(Page images and extracted text)
▶

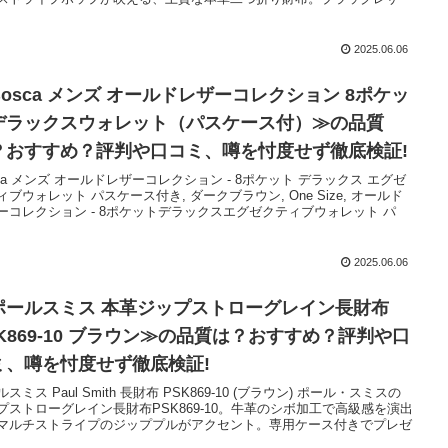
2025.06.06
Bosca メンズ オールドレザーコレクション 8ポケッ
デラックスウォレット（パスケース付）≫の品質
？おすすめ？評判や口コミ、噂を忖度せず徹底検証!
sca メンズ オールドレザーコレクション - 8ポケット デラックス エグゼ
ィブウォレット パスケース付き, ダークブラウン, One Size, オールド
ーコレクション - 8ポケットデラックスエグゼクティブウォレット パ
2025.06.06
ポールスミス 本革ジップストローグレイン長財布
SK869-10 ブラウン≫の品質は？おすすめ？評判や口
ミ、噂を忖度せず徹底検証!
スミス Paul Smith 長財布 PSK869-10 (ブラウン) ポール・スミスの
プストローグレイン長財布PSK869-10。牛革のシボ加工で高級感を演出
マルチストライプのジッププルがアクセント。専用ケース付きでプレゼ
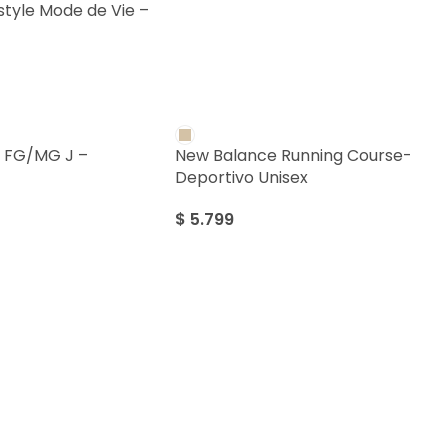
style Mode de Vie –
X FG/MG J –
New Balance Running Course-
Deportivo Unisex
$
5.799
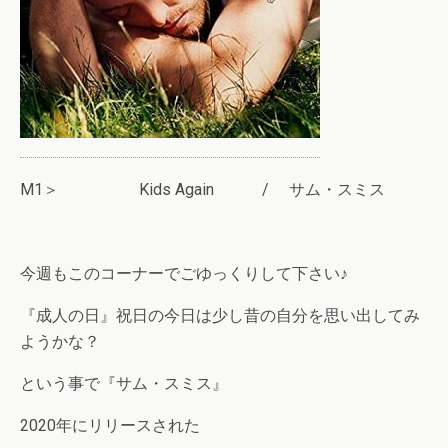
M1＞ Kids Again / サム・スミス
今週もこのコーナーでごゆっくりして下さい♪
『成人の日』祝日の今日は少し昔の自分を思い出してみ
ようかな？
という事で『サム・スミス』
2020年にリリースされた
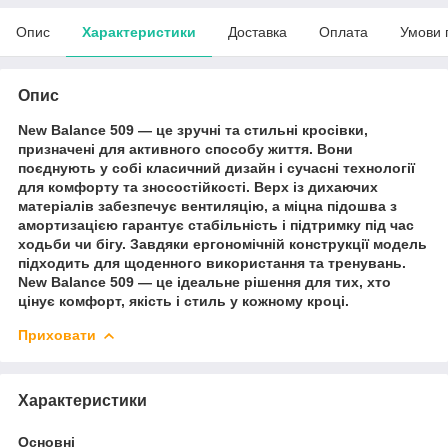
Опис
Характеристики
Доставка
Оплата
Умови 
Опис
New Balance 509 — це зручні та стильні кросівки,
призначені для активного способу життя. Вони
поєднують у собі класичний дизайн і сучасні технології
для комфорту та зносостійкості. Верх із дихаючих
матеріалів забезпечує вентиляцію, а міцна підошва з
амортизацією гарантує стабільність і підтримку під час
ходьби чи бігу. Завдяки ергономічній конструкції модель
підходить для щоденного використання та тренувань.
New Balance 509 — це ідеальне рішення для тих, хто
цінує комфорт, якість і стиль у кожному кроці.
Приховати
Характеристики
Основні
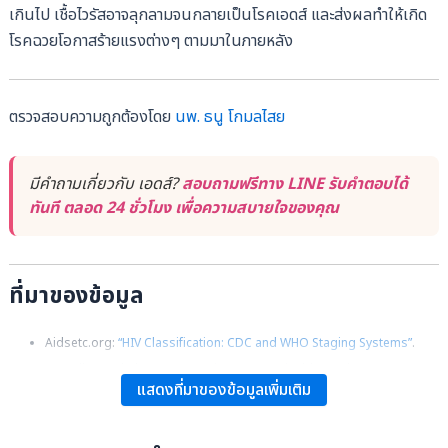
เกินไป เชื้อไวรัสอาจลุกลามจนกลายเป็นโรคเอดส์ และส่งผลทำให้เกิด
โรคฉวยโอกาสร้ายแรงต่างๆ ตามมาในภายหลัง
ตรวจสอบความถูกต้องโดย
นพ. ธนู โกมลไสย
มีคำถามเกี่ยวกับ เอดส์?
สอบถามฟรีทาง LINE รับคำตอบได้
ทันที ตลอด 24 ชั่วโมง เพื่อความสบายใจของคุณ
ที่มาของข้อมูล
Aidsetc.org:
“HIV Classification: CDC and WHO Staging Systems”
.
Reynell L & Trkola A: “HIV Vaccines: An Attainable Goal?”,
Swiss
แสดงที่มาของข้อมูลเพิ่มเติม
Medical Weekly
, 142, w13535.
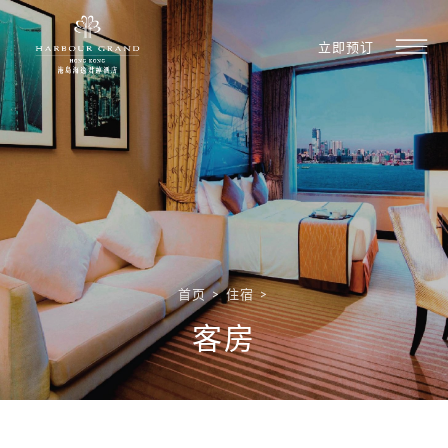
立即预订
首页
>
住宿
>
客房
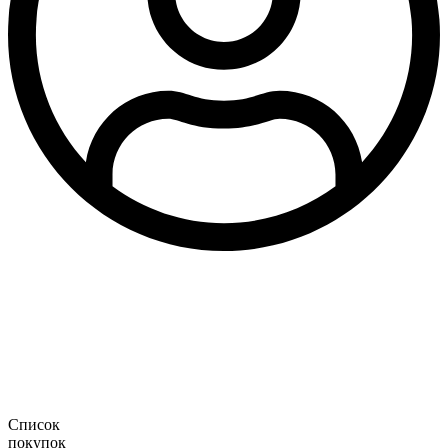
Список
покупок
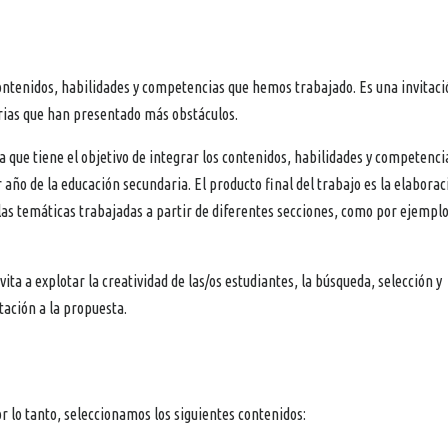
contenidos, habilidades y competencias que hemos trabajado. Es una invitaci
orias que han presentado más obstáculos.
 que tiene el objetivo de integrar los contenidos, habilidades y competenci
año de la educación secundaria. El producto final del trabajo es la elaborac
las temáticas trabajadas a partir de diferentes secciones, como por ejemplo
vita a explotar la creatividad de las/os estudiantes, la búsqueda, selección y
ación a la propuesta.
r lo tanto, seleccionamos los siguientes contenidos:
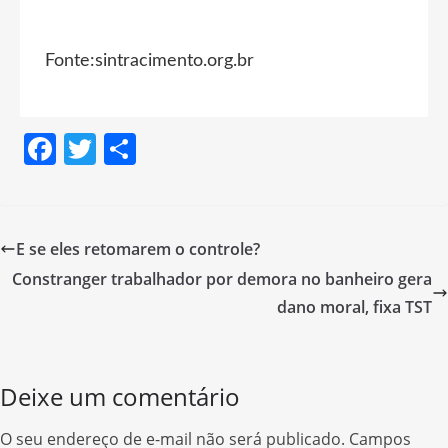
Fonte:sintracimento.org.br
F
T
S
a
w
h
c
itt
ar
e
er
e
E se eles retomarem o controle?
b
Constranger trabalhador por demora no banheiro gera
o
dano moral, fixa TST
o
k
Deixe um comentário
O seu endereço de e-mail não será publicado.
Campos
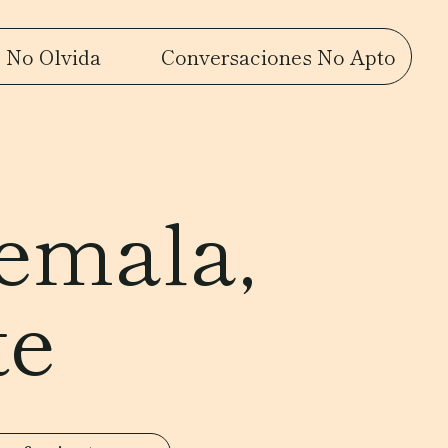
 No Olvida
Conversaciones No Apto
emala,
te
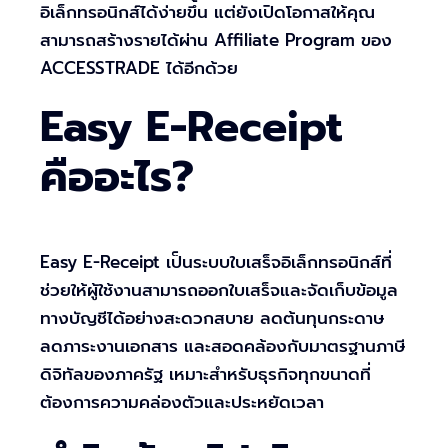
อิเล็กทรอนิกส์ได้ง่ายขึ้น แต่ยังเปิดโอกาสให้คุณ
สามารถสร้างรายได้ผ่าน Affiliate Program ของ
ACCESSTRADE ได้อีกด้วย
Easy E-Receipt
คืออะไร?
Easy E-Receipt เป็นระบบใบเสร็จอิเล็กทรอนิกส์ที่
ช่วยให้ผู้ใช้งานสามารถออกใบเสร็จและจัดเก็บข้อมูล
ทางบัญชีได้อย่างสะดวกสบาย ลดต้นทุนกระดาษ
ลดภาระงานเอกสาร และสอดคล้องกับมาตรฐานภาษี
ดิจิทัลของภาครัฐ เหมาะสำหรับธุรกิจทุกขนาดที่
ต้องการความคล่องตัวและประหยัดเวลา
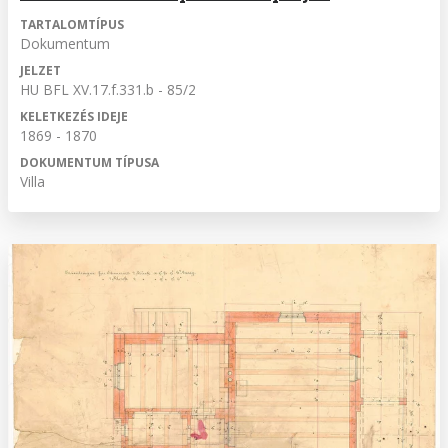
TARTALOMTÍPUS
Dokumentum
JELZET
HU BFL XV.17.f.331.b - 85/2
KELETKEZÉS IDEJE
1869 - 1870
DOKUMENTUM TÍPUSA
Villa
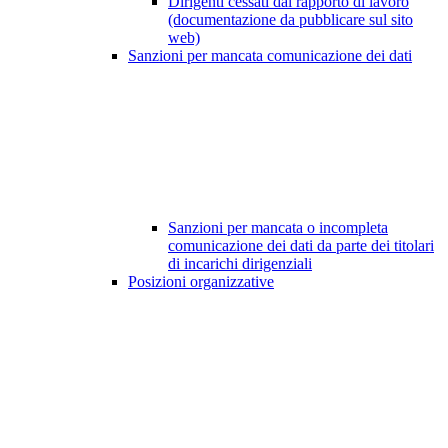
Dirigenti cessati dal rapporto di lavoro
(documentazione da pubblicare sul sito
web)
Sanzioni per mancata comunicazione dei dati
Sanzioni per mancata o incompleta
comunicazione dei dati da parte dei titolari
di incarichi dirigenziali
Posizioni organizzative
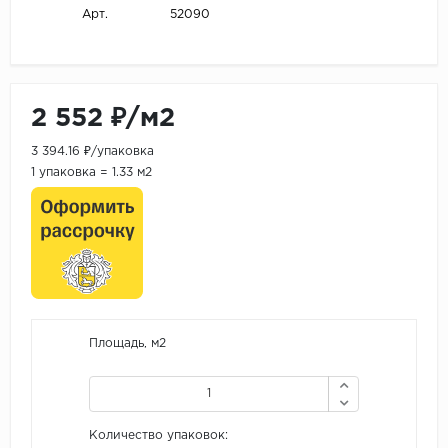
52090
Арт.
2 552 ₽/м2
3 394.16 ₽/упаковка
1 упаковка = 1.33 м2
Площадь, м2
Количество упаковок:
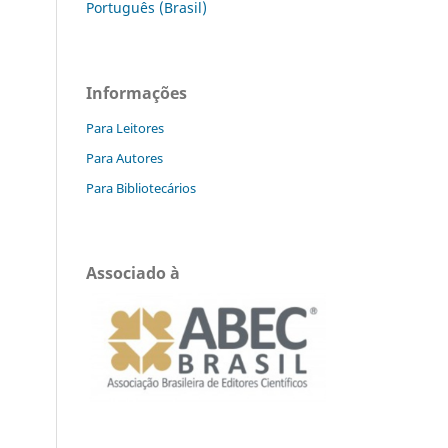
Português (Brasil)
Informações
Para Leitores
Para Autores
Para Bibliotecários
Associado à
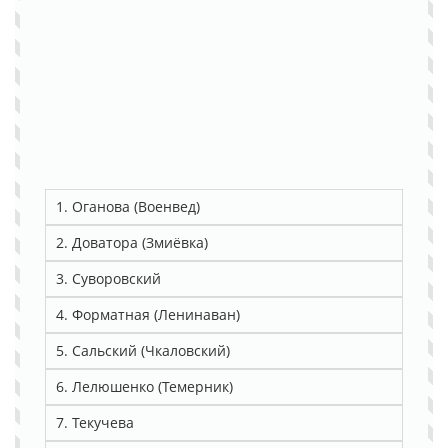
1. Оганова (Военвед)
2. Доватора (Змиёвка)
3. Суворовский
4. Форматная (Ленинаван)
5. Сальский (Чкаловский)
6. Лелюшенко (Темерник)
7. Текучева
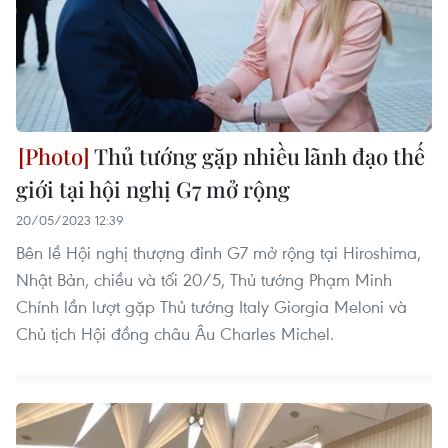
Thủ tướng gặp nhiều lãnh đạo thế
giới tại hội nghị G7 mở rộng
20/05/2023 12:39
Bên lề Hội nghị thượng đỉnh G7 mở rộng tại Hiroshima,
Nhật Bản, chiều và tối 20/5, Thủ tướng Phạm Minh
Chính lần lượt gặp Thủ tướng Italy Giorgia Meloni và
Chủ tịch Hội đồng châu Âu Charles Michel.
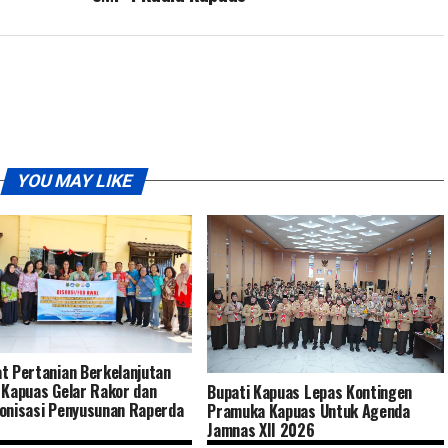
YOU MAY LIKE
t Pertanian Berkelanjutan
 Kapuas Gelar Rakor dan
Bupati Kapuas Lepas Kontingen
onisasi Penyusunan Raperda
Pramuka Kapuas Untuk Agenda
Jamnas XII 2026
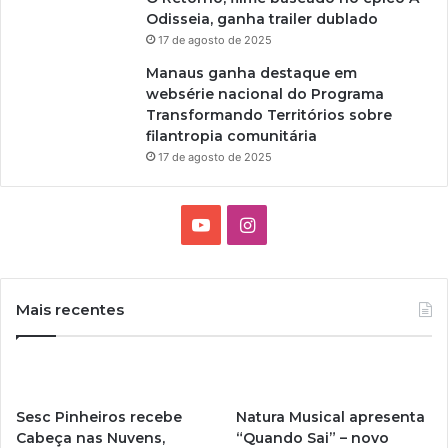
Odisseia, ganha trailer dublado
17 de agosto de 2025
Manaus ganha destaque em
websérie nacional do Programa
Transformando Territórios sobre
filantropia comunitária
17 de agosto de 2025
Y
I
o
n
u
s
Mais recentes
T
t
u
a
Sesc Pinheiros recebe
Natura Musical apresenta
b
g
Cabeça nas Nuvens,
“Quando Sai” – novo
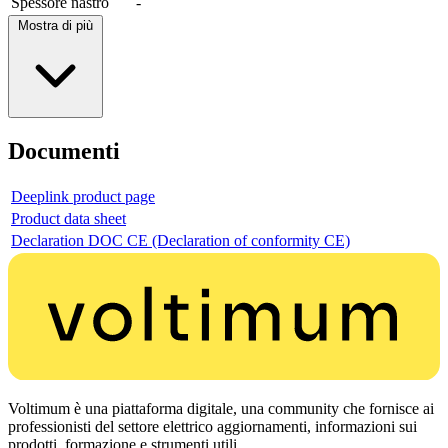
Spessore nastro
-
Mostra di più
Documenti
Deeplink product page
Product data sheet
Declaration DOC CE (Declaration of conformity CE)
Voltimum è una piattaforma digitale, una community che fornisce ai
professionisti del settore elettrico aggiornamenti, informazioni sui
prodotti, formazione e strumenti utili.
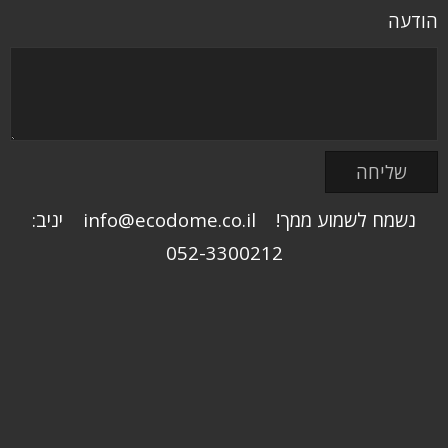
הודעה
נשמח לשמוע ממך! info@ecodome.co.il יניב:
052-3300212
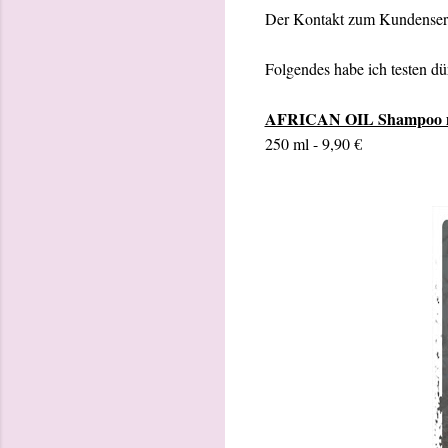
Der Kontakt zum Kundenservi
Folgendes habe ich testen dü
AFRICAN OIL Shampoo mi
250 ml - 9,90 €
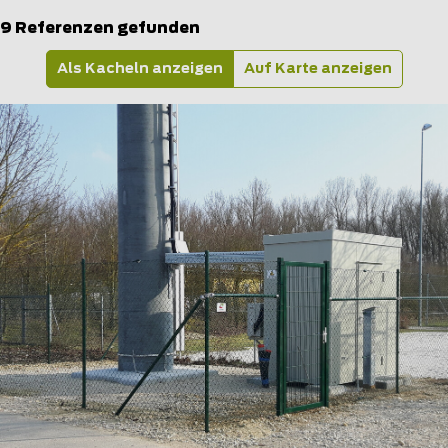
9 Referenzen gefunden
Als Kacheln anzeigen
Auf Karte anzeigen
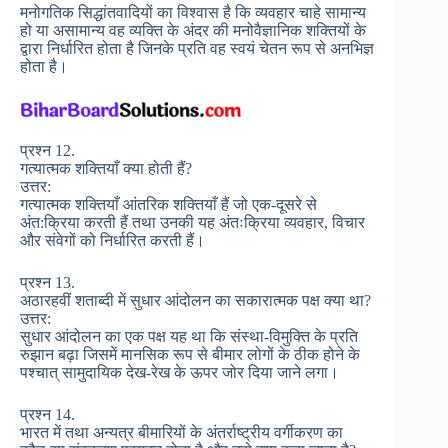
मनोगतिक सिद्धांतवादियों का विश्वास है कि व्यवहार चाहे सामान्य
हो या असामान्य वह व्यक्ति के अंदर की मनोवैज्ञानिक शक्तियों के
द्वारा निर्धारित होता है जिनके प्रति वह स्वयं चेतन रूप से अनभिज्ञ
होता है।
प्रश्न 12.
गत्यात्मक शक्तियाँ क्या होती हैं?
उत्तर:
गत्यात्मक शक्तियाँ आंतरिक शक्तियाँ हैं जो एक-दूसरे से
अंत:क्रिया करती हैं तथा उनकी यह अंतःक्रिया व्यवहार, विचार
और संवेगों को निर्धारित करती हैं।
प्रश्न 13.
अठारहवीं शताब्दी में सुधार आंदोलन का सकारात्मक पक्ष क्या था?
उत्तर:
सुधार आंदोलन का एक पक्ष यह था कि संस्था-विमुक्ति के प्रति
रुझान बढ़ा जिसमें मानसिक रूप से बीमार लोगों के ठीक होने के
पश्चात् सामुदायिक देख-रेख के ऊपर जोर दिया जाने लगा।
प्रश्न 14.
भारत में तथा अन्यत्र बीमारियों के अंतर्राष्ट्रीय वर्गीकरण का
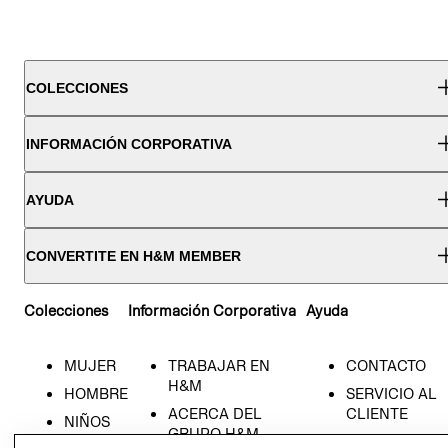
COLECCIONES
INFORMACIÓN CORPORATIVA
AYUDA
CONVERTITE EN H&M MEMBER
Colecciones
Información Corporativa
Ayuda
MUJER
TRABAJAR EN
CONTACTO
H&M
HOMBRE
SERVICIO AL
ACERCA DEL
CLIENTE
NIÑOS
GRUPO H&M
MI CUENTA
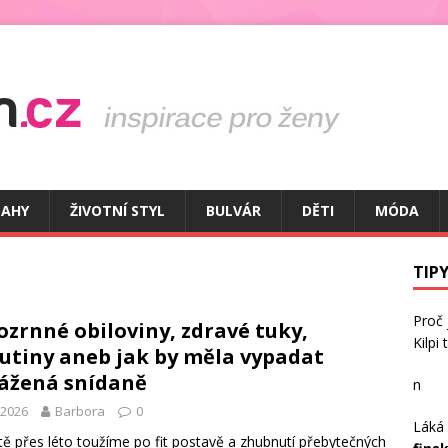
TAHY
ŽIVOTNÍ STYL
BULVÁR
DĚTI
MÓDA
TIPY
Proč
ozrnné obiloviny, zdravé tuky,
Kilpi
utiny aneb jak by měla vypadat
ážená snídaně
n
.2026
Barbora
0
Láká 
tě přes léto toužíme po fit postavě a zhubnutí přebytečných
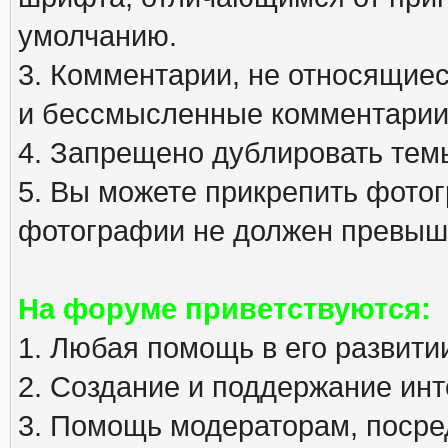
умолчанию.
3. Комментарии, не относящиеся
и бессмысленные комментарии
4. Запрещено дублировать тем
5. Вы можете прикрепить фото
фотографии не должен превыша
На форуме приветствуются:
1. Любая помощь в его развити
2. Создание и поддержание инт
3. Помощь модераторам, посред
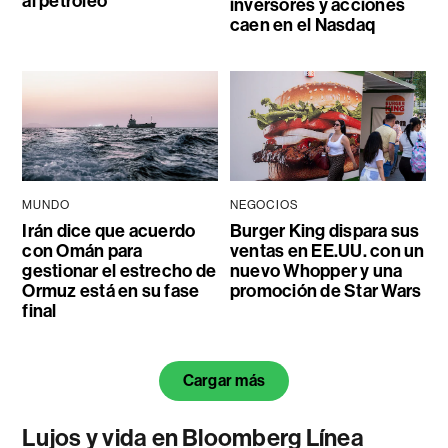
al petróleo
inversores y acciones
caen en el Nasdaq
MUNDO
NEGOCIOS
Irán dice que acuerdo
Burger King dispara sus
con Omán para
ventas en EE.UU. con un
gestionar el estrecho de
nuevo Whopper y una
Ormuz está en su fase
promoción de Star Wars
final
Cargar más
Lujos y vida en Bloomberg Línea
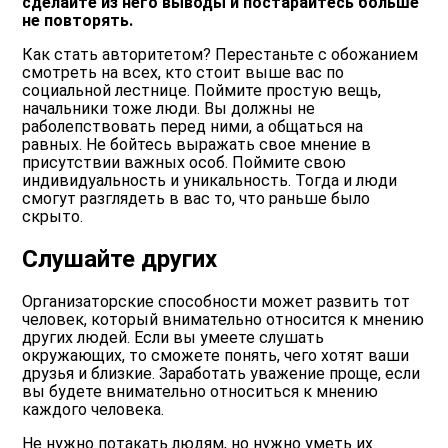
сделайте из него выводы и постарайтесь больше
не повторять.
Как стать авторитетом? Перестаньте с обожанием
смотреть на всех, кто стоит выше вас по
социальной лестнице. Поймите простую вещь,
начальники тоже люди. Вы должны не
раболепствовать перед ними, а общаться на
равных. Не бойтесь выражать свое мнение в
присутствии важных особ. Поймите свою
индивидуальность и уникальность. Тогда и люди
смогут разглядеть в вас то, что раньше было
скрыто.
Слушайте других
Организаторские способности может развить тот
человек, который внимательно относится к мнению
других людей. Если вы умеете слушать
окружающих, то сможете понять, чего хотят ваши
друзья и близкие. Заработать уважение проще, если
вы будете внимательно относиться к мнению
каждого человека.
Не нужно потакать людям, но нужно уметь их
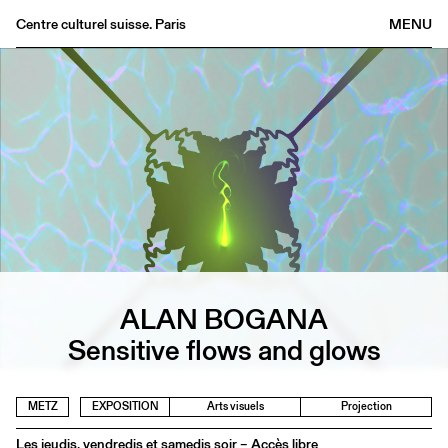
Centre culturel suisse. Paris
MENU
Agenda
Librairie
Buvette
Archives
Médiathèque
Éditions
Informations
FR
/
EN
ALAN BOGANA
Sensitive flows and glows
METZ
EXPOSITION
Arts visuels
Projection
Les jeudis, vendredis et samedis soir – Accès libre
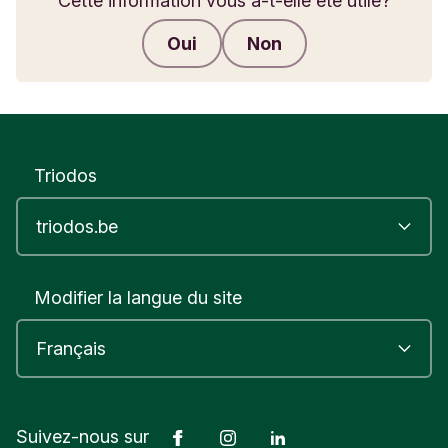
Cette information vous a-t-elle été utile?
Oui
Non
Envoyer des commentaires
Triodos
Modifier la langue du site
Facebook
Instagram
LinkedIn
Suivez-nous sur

◀

YOUR INSTRUCTIONS: The lines to copy exactly start with the line above that has "que tiene el" and go on through the line that has "Deixe um comentário"; please include both, add nothing else, and omit the pictures.

TASK RESULT:
 que tiene el objetivo de integrar los contenidos, habilidades y competenci
año de la educación secundaria. El producto final del trabajo es la elaborac
las temáticas trabajadas a partir de diferentes secciones, como por ejemplo
vita a explotar la creatividad de las/os estudiantes, la búsqueda, selección y
ación a la propuesta.
r lo tanto, seleccionamos los siguientes contenidos:
Fonte:sintracimento.org.br
F
T
S
a
w
h
c
itt
ar
e
er
e
E se eles retomarem o controle?
b
Constranger trabalhador por demora no banheiro gera
o
dano moral, fixa TST
o
k
Deixe um comentário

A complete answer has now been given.